The data START

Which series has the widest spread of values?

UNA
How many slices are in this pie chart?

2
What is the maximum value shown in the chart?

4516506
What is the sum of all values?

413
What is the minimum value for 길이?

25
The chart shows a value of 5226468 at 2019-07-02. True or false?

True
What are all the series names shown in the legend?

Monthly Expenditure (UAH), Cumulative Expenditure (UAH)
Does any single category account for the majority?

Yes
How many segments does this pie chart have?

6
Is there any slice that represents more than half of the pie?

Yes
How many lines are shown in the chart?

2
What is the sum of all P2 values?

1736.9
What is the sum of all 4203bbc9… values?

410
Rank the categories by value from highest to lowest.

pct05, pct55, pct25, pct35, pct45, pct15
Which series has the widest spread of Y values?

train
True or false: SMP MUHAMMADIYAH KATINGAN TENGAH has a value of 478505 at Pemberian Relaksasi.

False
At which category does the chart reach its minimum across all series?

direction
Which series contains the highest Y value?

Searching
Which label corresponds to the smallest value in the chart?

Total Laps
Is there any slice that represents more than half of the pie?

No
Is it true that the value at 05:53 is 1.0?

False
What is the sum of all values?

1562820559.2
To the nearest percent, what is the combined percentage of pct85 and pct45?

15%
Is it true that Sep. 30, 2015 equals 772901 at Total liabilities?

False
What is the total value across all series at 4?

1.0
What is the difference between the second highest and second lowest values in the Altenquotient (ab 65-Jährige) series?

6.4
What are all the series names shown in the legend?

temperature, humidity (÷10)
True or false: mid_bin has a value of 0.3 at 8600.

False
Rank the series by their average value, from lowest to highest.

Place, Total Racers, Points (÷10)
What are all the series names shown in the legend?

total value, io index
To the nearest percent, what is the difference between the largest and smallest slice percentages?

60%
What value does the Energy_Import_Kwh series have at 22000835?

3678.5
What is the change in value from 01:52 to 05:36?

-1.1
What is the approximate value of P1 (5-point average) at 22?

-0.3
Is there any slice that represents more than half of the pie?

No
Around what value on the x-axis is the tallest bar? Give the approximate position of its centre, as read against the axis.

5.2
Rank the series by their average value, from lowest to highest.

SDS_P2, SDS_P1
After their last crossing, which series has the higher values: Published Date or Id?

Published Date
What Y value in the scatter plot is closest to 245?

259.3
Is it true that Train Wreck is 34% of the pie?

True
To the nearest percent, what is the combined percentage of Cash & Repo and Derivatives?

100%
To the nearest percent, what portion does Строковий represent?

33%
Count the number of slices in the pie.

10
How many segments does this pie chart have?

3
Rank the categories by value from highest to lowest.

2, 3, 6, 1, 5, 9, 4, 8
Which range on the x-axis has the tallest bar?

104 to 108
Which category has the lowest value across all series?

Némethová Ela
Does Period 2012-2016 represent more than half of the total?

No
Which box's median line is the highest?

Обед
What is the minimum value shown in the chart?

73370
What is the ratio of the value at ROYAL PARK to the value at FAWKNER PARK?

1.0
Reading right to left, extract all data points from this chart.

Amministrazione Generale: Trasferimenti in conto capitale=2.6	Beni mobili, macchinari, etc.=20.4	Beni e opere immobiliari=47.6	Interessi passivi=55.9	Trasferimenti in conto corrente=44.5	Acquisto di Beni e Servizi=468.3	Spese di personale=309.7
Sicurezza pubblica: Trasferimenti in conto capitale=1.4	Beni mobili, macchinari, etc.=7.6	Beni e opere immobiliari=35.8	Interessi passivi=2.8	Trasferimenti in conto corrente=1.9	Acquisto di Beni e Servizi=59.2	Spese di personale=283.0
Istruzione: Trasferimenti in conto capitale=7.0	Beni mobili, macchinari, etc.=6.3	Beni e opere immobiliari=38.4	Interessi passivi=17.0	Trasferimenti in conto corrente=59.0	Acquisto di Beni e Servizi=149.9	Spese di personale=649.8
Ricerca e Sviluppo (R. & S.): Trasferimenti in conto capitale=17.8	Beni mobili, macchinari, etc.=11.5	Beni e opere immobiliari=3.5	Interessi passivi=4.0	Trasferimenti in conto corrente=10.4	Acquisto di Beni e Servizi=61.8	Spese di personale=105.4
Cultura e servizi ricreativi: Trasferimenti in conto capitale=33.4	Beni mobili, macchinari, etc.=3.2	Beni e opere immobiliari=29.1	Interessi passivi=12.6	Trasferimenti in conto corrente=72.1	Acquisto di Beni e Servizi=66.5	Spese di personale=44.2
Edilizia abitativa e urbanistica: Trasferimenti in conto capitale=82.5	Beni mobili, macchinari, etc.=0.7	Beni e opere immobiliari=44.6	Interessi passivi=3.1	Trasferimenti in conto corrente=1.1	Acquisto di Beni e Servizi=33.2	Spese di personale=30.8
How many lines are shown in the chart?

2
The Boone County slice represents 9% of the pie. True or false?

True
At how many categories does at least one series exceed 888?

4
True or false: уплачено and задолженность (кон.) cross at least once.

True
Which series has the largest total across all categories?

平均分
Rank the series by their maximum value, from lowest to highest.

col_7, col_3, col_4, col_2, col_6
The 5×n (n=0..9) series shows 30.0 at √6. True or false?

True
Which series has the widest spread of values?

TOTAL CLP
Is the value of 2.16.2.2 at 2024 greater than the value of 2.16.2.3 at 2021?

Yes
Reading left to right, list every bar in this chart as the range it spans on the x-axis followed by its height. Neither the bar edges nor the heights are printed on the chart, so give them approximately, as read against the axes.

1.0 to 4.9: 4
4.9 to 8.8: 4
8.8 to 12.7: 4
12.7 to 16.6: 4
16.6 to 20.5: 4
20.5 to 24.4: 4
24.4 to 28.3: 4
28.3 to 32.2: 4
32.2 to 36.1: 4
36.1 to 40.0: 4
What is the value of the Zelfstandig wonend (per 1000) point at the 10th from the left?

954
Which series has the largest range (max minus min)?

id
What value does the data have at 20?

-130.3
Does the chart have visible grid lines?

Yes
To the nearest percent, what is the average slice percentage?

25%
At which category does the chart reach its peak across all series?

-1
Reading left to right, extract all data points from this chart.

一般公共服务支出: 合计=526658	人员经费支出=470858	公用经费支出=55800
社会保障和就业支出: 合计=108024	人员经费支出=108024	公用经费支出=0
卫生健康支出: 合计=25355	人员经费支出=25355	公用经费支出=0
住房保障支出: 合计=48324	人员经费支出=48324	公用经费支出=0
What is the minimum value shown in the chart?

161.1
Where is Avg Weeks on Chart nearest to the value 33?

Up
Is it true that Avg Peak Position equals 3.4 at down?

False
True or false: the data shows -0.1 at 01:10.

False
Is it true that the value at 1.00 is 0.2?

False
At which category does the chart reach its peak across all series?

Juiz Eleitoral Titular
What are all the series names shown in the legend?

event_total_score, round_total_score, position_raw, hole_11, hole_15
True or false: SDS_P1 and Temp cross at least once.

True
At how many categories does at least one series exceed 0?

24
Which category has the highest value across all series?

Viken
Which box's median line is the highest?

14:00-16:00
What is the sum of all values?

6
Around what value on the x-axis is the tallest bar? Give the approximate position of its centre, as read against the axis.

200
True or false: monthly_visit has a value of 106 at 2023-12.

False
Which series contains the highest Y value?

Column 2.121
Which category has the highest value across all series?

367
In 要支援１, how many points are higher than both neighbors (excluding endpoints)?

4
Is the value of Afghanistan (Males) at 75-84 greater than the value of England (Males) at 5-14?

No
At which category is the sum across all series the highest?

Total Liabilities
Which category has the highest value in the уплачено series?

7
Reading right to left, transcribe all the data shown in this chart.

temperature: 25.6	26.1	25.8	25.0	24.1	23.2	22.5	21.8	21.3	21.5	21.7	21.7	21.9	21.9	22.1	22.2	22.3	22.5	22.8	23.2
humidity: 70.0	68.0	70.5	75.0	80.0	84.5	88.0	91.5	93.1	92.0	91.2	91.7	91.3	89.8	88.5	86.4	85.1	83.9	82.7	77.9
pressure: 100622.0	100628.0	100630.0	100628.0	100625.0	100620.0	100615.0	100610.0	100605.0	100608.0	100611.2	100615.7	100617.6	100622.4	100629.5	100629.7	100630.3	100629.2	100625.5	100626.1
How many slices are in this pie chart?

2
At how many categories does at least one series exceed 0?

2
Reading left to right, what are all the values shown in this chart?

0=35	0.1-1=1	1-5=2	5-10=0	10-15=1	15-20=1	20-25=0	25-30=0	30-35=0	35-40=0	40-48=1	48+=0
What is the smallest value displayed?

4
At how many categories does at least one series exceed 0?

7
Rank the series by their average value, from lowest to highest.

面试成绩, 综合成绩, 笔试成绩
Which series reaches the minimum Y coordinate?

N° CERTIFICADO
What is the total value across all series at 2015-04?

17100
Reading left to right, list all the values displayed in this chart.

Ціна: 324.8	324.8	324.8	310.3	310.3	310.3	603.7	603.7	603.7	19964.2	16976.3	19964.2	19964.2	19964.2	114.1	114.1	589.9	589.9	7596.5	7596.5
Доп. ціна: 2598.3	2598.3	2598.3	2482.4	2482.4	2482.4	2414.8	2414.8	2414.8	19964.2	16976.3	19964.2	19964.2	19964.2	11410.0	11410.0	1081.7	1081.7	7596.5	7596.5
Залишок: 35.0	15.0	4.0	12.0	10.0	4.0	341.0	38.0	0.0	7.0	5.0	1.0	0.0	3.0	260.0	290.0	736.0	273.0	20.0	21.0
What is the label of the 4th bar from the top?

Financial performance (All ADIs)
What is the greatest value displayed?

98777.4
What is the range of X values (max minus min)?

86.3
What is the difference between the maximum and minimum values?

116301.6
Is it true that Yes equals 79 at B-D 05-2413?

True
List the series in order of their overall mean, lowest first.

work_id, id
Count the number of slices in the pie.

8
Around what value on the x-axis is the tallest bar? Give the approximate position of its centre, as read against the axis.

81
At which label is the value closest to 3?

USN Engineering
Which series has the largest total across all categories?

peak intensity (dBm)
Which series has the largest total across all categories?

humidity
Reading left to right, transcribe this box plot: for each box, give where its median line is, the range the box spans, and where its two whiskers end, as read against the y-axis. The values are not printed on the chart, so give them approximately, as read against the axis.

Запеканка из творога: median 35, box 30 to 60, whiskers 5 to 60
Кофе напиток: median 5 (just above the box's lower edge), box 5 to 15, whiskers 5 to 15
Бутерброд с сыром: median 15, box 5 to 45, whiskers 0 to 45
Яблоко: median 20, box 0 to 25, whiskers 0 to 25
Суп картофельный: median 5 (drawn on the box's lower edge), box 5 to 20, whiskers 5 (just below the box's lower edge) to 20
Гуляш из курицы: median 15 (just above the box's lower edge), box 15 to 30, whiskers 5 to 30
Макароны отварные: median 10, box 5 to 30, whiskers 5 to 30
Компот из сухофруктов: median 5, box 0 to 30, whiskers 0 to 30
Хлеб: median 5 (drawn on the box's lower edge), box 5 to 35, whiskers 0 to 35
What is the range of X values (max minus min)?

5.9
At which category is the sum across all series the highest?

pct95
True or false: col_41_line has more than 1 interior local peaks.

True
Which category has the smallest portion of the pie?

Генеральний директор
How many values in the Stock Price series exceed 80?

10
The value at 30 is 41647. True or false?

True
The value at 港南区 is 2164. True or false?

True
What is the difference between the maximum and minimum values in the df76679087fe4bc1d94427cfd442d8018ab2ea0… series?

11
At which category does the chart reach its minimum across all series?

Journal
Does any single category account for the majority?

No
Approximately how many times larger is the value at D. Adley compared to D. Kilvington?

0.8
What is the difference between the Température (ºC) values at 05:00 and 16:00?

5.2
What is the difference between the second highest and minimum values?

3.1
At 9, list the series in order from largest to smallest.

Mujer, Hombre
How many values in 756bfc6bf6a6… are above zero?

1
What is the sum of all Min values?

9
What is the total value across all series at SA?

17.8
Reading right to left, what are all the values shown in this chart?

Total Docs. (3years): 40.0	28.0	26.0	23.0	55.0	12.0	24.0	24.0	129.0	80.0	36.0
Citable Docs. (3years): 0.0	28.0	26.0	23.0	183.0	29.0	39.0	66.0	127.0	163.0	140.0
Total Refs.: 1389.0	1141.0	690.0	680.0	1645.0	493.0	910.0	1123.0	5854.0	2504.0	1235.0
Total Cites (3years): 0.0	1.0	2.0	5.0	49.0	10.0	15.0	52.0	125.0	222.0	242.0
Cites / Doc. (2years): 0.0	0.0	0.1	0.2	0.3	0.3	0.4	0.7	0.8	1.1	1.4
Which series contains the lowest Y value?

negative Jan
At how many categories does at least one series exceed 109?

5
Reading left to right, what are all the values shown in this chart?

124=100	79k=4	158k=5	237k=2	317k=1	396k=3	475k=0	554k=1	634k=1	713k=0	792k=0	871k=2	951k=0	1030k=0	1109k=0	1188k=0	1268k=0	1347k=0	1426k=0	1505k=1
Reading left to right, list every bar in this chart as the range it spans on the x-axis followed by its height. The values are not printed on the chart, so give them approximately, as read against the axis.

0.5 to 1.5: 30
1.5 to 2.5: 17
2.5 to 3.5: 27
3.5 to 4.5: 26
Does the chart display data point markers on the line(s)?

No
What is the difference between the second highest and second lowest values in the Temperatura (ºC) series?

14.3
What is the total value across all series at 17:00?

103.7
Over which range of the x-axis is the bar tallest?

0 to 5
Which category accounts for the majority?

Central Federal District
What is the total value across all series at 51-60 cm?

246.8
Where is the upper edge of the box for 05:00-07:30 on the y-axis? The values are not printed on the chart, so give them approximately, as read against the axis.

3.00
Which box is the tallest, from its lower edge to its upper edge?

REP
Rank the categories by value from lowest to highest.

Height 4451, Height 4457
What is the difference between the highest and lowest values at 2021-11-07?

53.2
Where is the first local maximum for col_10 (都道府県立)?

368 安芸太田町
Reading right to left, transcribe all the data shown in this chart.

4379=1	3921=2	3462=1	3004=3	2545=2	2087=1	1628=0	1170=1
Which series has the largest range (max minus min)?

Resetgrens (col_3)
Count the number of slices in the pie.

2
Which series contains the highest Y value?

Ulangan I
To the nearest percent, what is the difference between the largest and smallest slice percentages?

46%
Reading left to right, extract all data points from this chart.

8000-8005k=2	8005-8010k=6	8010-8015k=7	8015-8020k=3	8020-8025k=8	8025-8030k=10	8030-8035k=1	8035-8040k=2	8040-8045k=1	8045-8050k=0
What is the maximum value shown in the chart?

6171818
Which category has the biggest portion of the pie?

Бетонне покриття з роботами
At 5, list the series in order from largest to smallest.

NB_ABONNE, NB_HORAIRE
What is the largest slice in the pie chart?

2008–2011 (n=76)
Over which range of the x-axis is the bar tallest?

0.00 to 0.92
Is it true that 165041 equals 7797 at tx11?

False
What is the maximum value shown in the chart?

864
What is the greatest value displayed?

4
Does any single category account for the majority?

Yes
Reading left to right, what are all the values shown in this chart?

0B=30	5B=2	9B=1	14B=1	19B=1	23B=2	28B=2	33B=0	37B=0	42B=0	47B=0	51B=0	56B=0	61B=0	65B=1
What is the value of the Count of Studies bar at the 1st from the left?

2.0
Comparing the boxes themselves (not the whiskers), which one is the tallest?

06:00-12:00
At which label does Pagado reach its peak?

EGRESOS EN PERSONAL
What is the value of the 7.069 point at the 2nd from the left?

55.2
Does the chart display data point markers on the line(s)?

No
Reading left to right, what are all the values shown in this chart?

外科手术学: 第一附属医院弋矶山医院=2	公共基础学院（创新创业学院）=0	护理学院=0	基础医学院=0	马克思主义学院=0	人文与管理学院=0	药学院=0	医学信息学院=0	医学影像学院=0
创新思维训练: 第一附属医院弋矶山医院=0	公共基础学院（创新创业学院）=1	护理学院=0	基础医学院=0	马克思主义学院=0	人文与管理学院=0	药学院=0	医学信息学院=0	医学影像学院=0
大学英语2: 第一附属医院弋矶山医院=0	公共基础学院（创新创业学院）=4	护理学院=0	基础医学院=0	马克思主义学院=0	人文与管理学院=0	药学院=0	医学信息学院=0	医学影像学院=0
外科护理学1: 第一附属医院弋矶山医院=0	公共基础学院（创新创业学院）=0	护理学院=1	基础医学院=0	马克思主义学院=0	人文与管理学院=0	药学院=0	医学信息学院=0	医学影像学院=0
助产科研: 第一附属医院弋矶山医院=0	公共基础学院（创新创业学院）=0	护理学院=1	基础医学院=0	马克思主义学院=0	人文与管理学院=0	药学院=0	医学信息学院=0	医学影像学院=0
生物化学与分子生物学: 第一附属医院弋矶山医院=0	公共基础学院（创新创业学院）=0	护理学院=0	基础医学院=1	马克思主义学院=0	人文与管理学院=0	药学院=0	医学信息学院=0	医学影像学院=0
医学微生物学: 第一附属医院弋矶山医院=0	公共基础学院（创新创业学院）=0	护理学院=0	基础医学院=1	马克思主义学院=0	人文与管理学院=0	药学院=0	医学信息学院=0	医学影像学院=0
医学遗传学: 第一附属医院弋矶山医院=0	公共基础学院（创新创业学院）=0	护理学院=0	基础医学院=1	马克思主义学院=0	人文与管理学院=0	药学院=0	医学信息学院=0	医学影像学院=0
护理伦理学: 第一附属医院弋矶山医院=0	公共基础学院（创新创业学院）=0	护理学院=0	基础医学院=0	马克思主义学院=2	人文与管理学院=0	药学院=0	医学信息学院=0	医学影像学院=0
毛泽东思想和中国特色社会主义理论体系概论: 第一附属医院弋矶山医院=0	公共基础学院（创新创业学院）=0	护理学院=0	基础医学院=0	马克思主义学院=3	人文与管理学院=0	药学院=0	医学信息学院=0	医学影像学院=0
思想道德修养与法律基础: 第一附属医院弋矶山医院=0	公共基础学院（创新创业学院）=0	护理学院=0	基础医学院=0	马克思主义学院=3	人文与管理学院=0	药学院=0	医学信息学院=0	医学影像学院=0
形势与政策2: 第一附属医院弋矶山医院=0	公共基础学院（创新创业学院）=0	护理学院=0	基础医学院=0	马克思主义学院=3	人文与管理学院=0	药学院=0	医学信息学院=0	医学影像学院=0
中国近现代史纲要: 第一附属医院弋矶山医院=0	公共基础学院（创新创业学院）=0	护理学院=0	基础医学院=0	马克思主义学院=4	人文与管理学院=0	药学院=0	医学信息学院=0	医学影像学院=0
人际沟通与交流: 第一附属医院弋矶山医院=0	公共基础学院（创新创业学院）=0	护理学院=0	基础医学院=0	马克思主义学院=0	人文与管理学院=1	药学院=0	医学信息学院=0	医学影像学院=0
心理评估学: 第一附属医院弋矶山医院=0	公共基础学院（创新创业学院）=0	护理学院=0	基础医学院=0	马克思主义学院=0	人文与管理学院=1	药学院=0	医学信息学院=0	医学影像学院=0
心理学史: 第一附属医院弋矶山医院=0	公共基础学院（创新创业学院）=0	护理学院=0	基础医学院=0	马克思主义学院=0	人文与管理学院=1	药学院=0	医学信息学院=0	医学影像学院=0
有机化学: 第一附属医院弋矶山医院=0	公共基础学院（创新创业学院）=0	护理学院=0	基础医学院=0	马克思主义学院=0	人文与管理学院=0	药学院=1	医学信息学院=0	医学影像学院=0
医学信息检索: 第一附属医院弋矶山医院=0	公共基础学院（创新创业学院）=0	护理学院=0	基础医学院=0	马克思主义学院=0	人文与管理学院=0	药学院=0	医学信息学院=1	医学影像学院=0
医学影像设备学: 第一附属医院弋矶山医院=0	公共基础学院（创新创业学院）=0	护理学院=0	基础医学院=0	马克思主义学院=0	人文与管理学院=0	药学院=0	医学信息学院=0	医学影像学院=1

The data END

Task brief: Quote the records exactly, starting with the line that contains "USN Engineering" and going on through the line that contains "Reading left to right, transcribe". Give only those lines.

Result of this exercise:
USN Engineering
Which series has the largest total across all categories?

peak intensity (dBm)
Which series has the largest total across all categories?

humidity
Reading left to right, transcribe this box plot: for each box, give where its median line is, the range the box spans, and where its two whiskers end, as read against the y-axis. The values are not printed on the chart, so give them approximately, as read against the axis.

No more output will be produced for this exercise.